Segment Start: AVAILABLE RECORDS

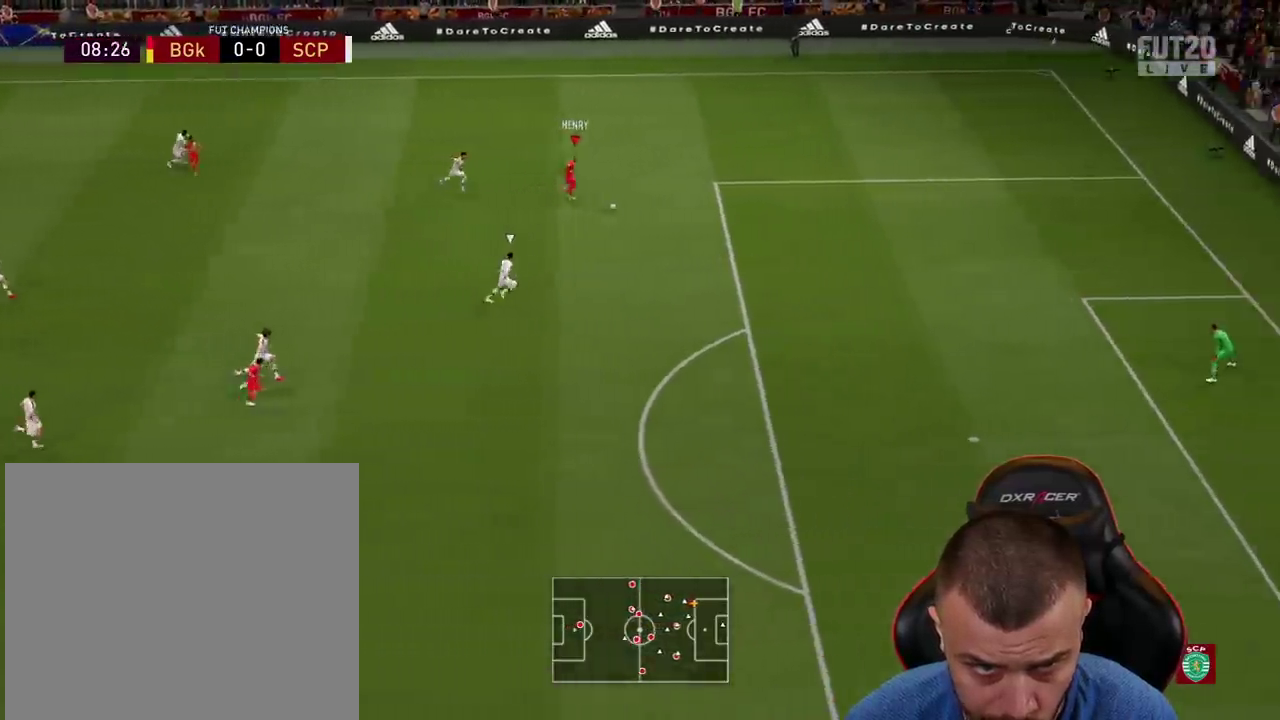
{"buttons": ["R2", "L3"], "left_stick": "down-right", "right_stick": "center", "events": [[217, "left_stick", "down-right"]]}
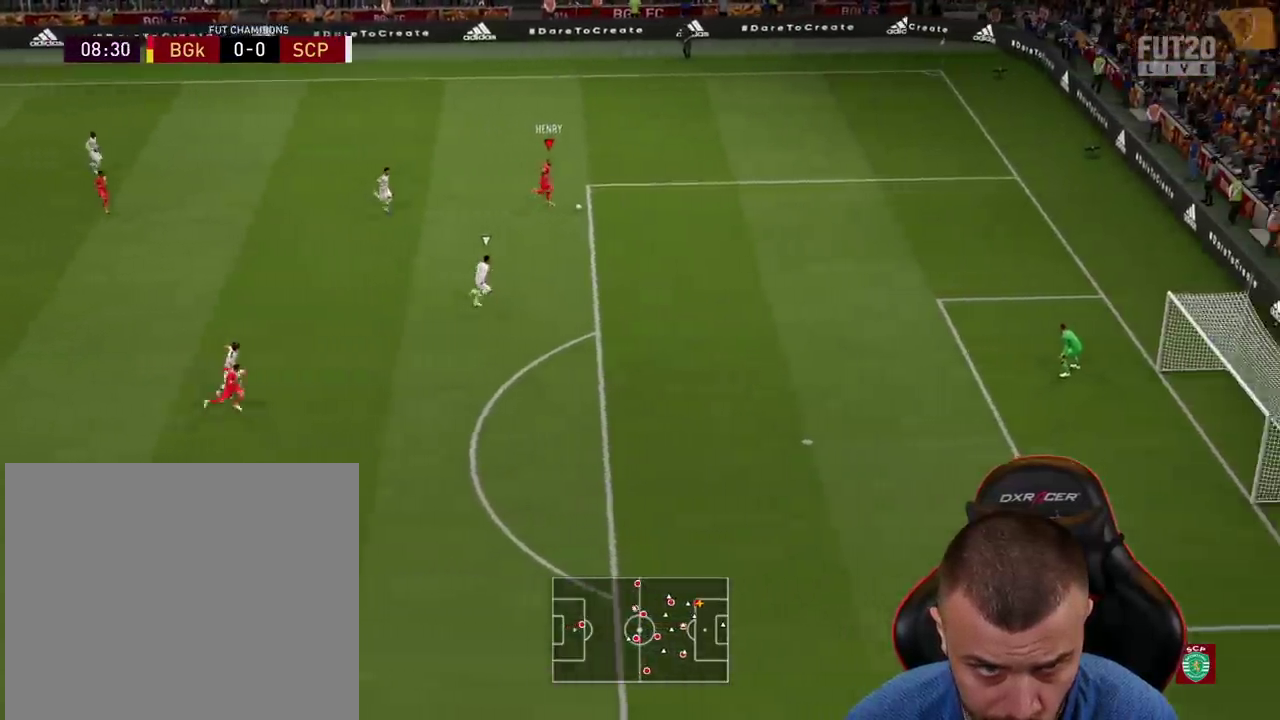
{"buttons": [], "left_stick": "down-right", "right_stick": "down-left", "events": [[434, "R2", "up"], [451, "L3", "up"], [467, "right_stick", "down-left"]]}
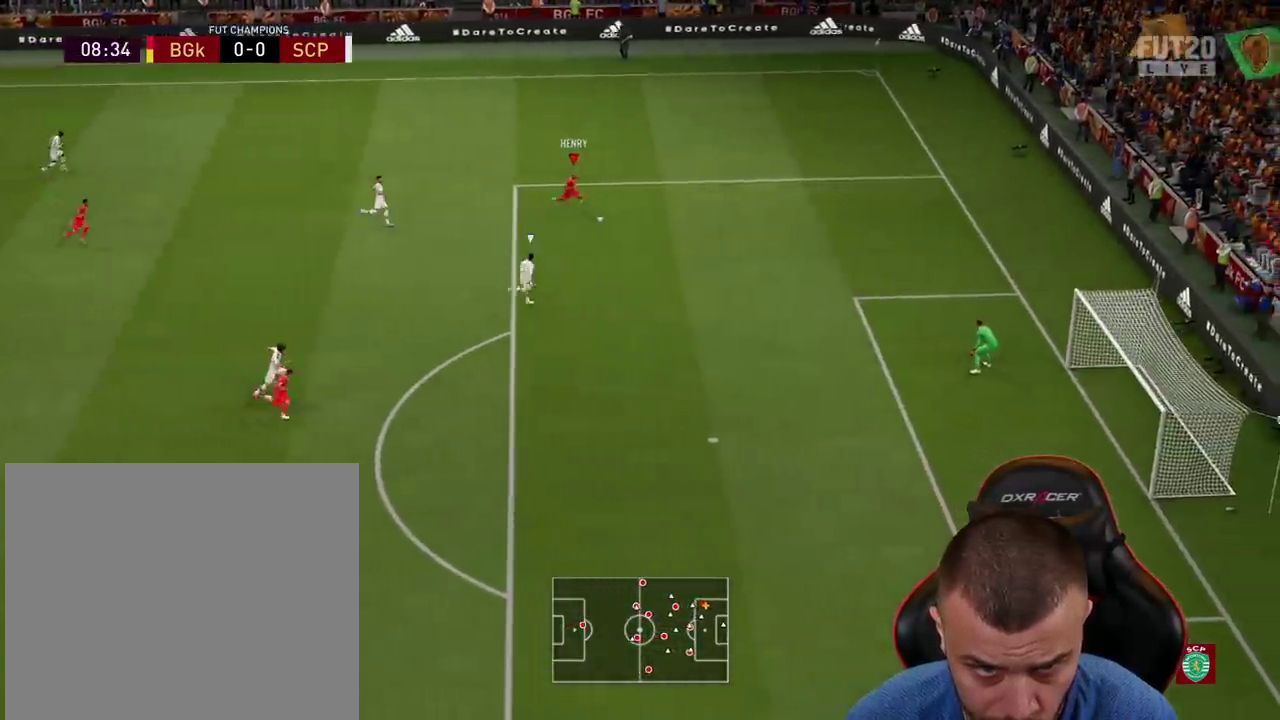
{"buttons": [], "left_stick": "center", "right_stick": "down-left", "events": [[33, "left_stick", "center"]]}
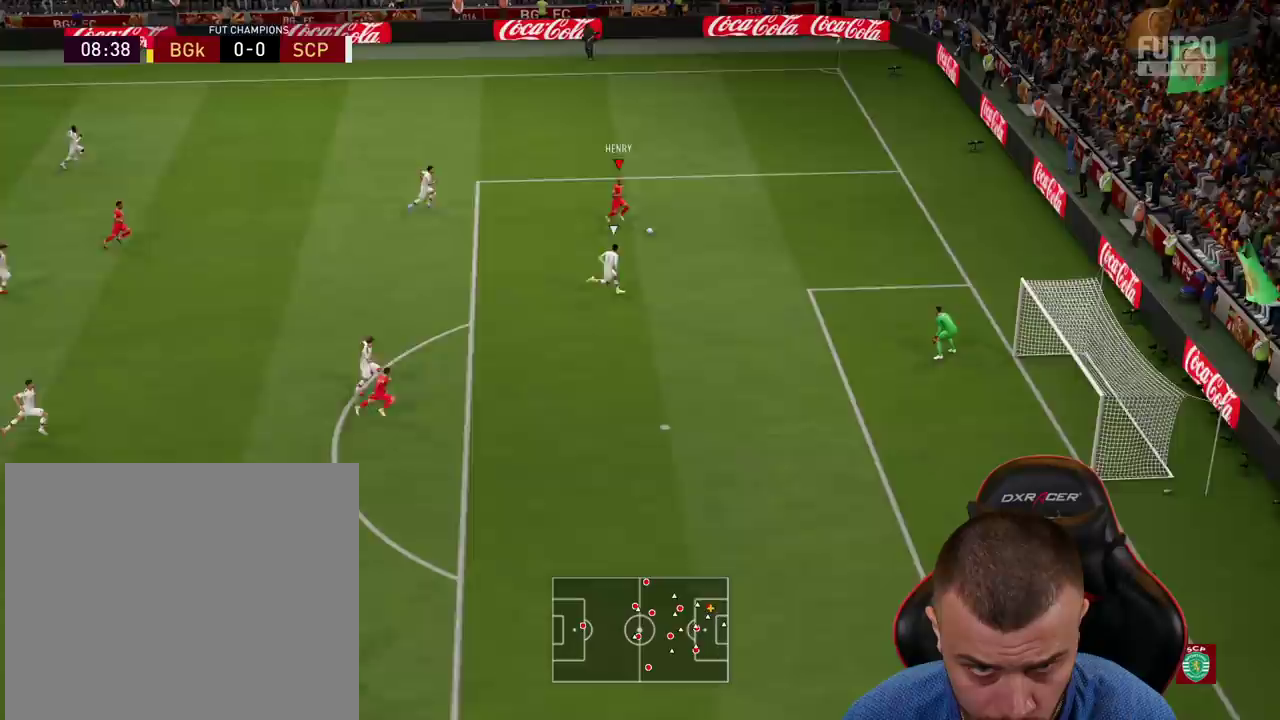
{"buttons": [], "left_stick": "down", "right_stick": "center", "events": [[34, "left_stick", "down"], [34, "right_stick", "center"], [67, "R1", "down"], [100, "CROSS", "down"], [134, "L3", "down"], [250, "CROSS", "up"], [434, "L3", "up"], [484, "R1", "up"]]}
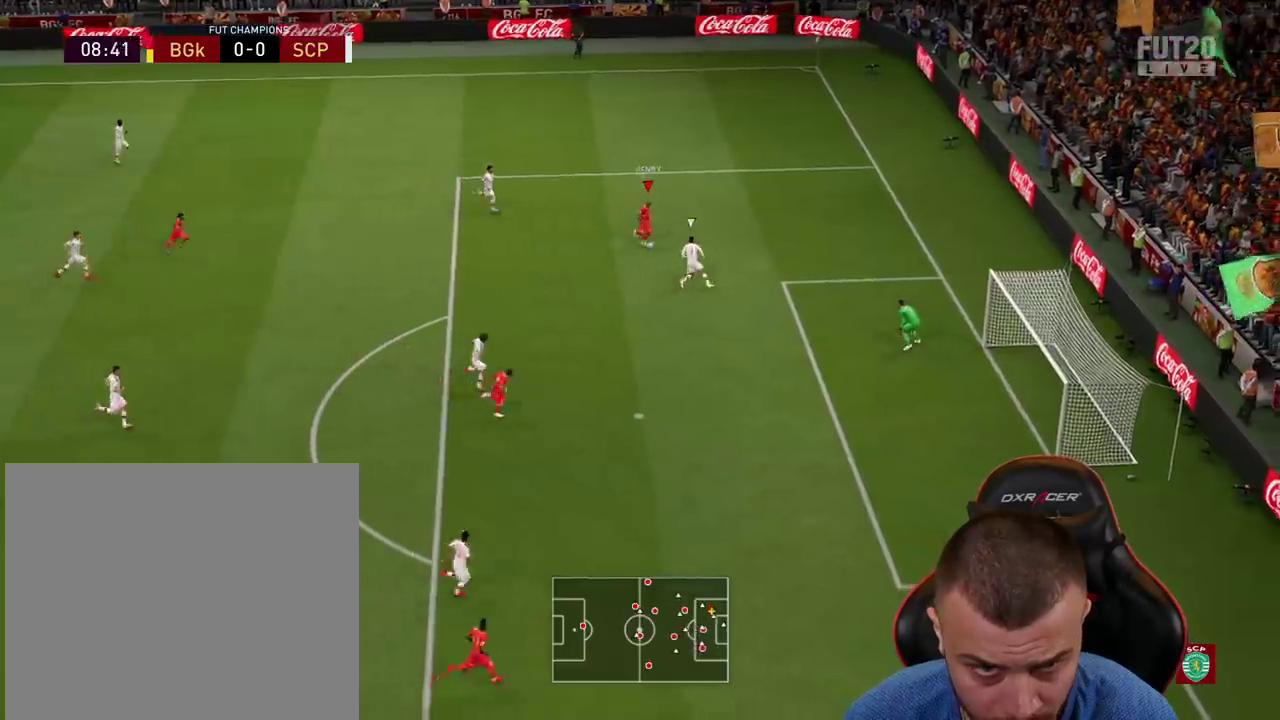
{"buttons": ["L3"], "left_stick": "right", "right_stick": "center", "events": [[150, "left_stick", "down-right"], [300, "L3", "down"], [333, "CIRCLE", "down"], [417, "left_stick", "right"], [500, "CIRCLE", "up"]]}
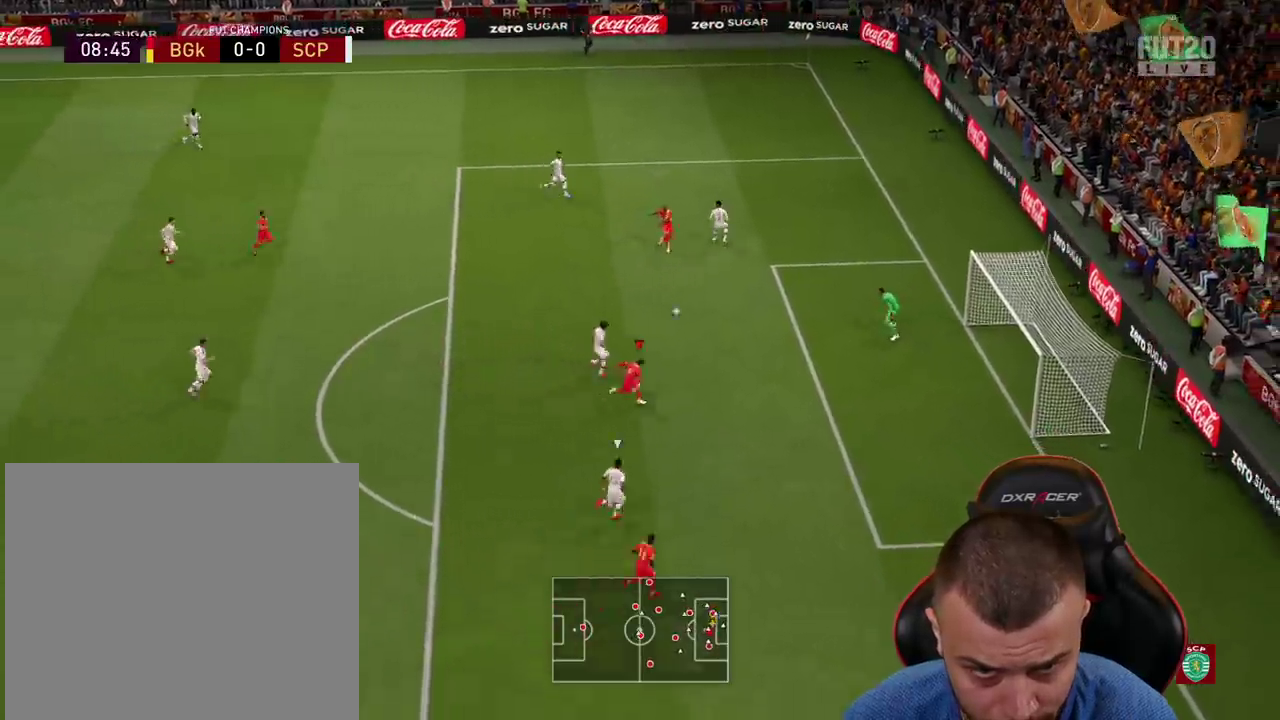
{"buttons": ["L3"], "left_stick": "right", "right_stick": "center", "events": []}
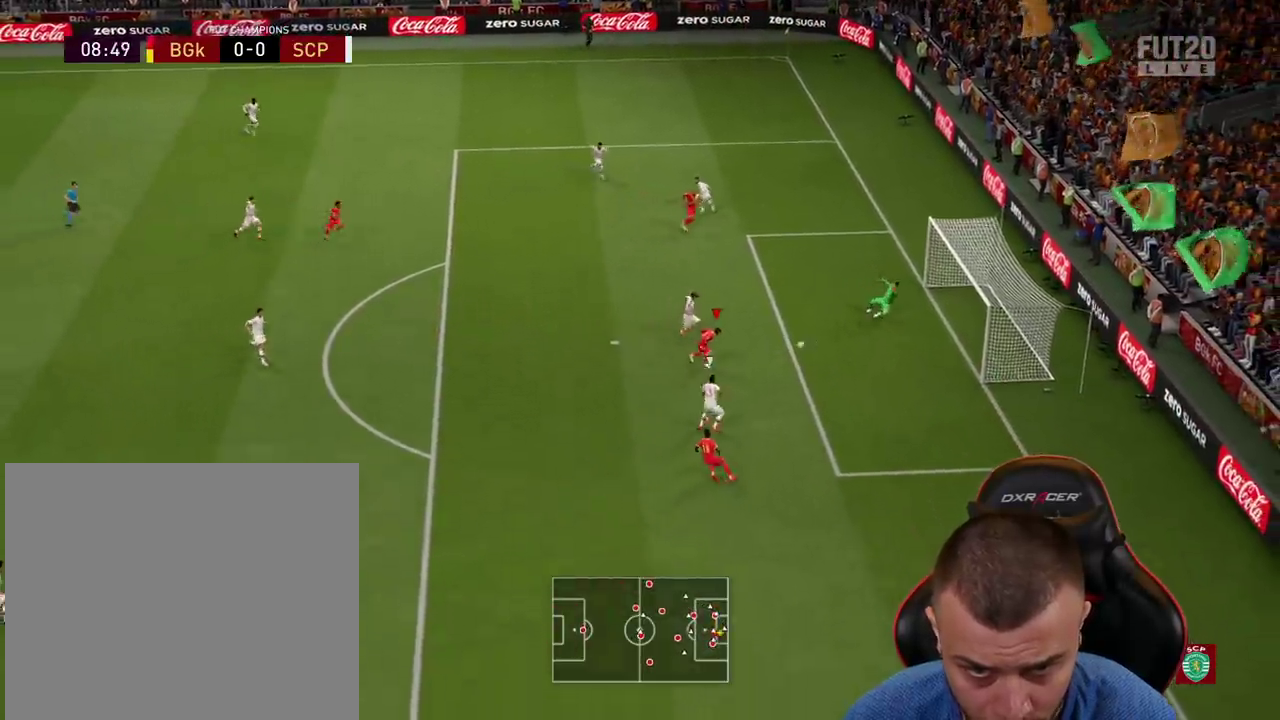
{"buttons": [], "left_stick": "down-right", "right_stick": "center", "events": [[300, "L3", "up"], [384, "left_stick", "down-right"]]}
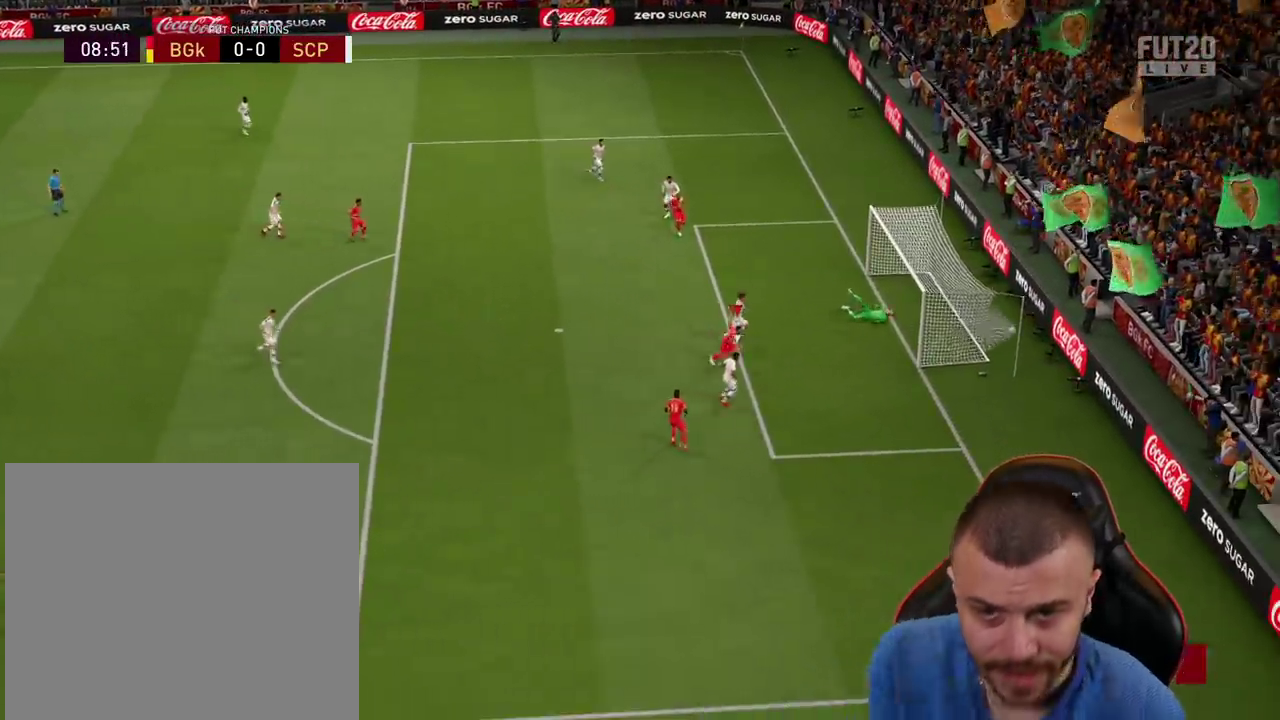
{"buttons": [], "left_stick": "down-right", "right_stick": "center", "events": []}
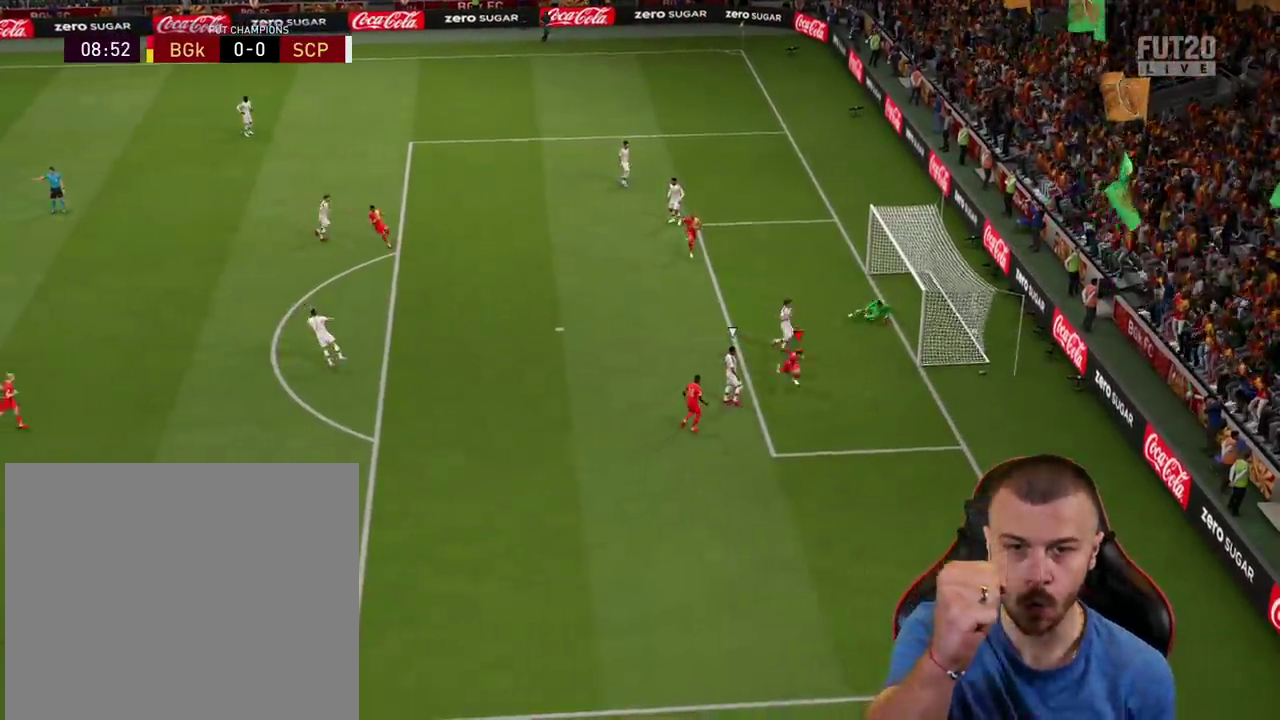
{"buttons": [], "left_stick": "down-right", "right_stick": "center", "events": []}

Segment End: AVAILABLE RECORDS

**YOUR INSTRUCTIONS:**
Generate a word-for-word copy of the preceding records, excluding all pictures.

**RESULT:**
{"buttons": ["R2", "L3"], "left_stick": "down-right", "right_stick": "center", "events": [[217, "left_stick", "down-right"]]}
{"buttons": [], "left_stick": "down-right", "right_stick": "down-left", "events": [[434, "R2", "up"], [451, "L3", "up"], [467, "right_stick", "down-left"]]}
{"buttons": [], "left_stick": "center", "right_stick": "down-left", "events": [[33, "left_stick", "center"]]}
{"buttons": [], "left_stick": "down", "right_stick": "center", "events": [[34, "left_stick", "down"], [34, "right_stick", "center"], [67, "R1", "down"], [100, "CROSS", "down"], [134, "L3", "down"], [250, "CROSS", "up"], [434, "L3", "up"], [484, "R1", "up"]]}
{"buttons": ["L3"], "left_stick": "right", "right_stick": "center", "events": [[150, "left_stick", "down-right"], [300, "L3", "down"], [333, "CIRCLE", "down"], [417, "left_stick", "right"], [500, "CIRCLE", "up"]]}
{"buttons": ["L3"], "left_stick": "right", "right_stick": "center", "events": []}
{"buttons": [], "left_stick": "down-right", "right_stick": "center", "events": [[300, "L3", "up"], [384, "left_stick", "down-right"]]}
{"buttons": [], "left_stick": "down-right", "right_stick": "center", "events": []}
{"buttons": [], "left_stick": "down-right", "right_stick": "center", "events": []}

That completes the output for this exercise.